◆ WHAT YOU WILL DO
Throughout the records below, find the lines with the string "input" and give how many there are, nothing else.

[Stored data]

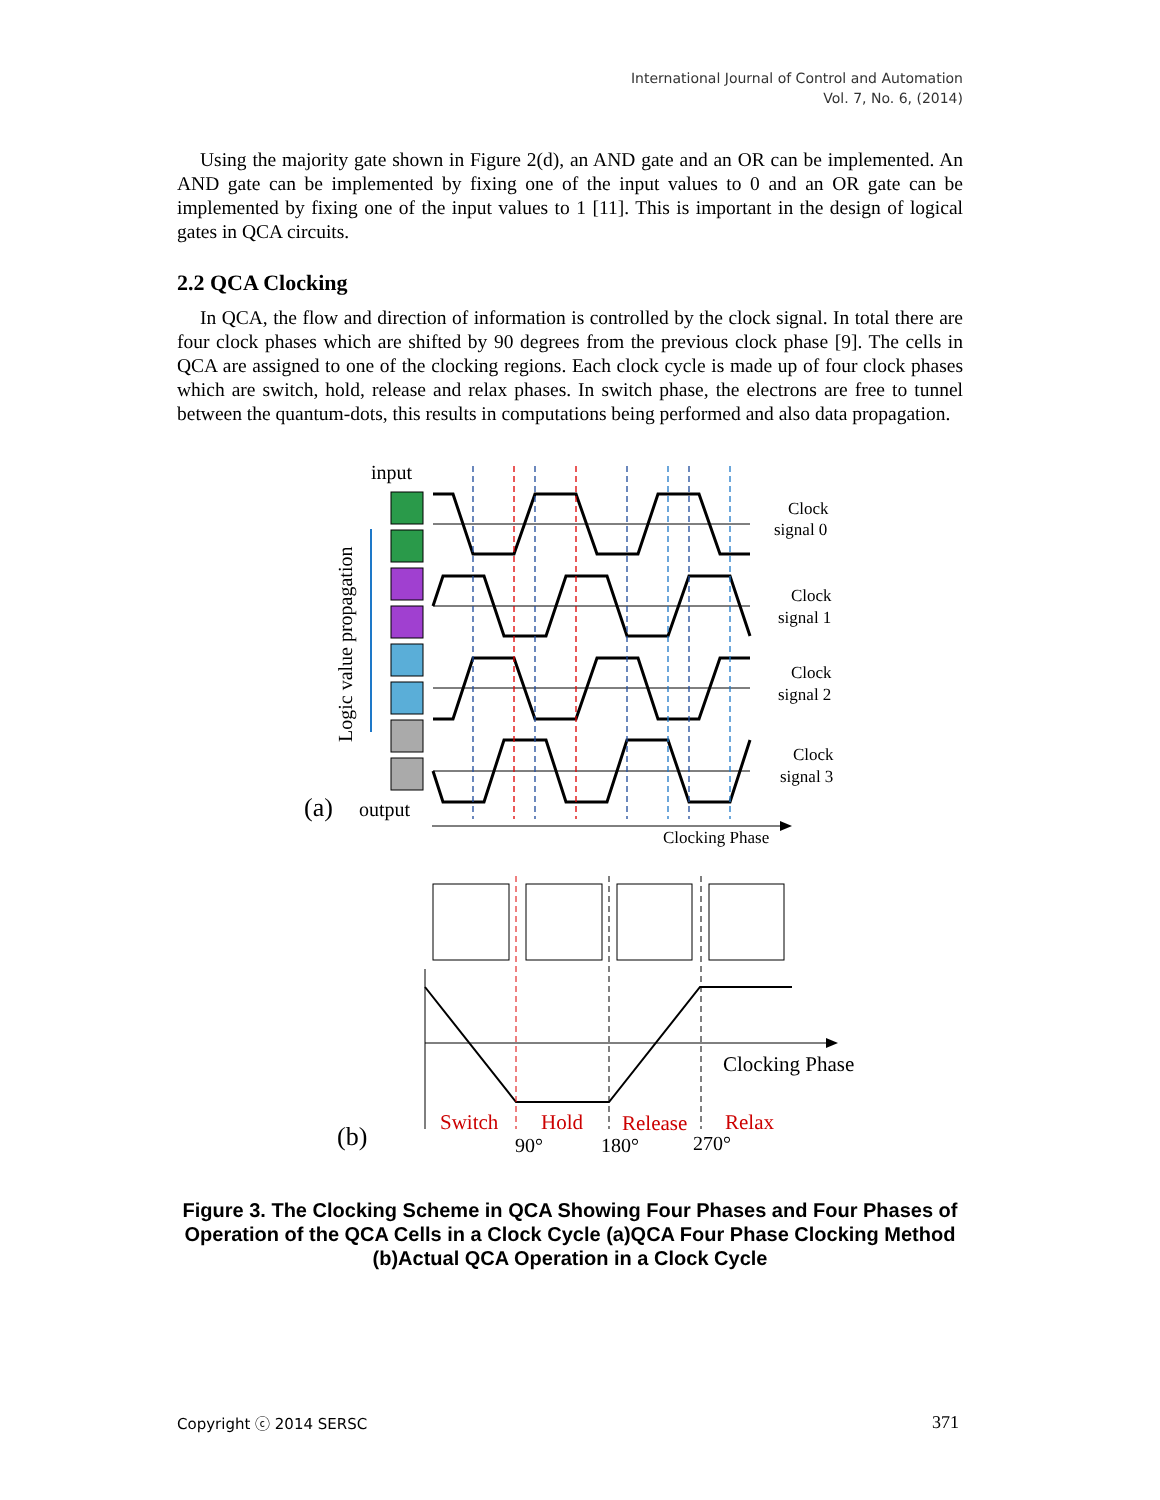International Journal of Control and Automation
Vol. 7, No. 6, (2014)
Using the majority gate shown in Figure 2(d), an AND gate and an OR can be implemented. An AND gate can be implemented by fixing one of the input values to 0 and an OR gate can be implemented by fixing one of the input values to 1 [11]. This is important in the design of logical gates in QCA circuits.
2.2 QCA Clocking
In QCA, the flow and direction of information is controlled by the clock signal. In total there are four clock phases which are shifted by 90 degrees from the previous clock phase [9]. The cells in QCA are assigned to one of the clocking regions. Each clock cycle is made up of four clock phases which are switch, hold, release and relax phases. In switch phase, the electrons are free to tunnel between the quantum-dots, this results in computations being performed and also data propagation.
input
output
(a)
Logic value propagation
Clock
signal 0
Clock
signal 1
Clock
signal 2
Clock
signal 3
Clocking Phase
Clocking Phase
Switch
Hold
Release
Relax
90°
180°
270°
(b)
Figure 3. The Clocking Scheme in QCA Showing Four Phases and Four Phases of Operation of the QCA Cells in a Clock Cycle (a)QCA Four Phase Clocking Method (b)Actual QCA Operation in a Clock Cycle
Copyright ⓒ 2014 SERSC 371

◆ REPLY
2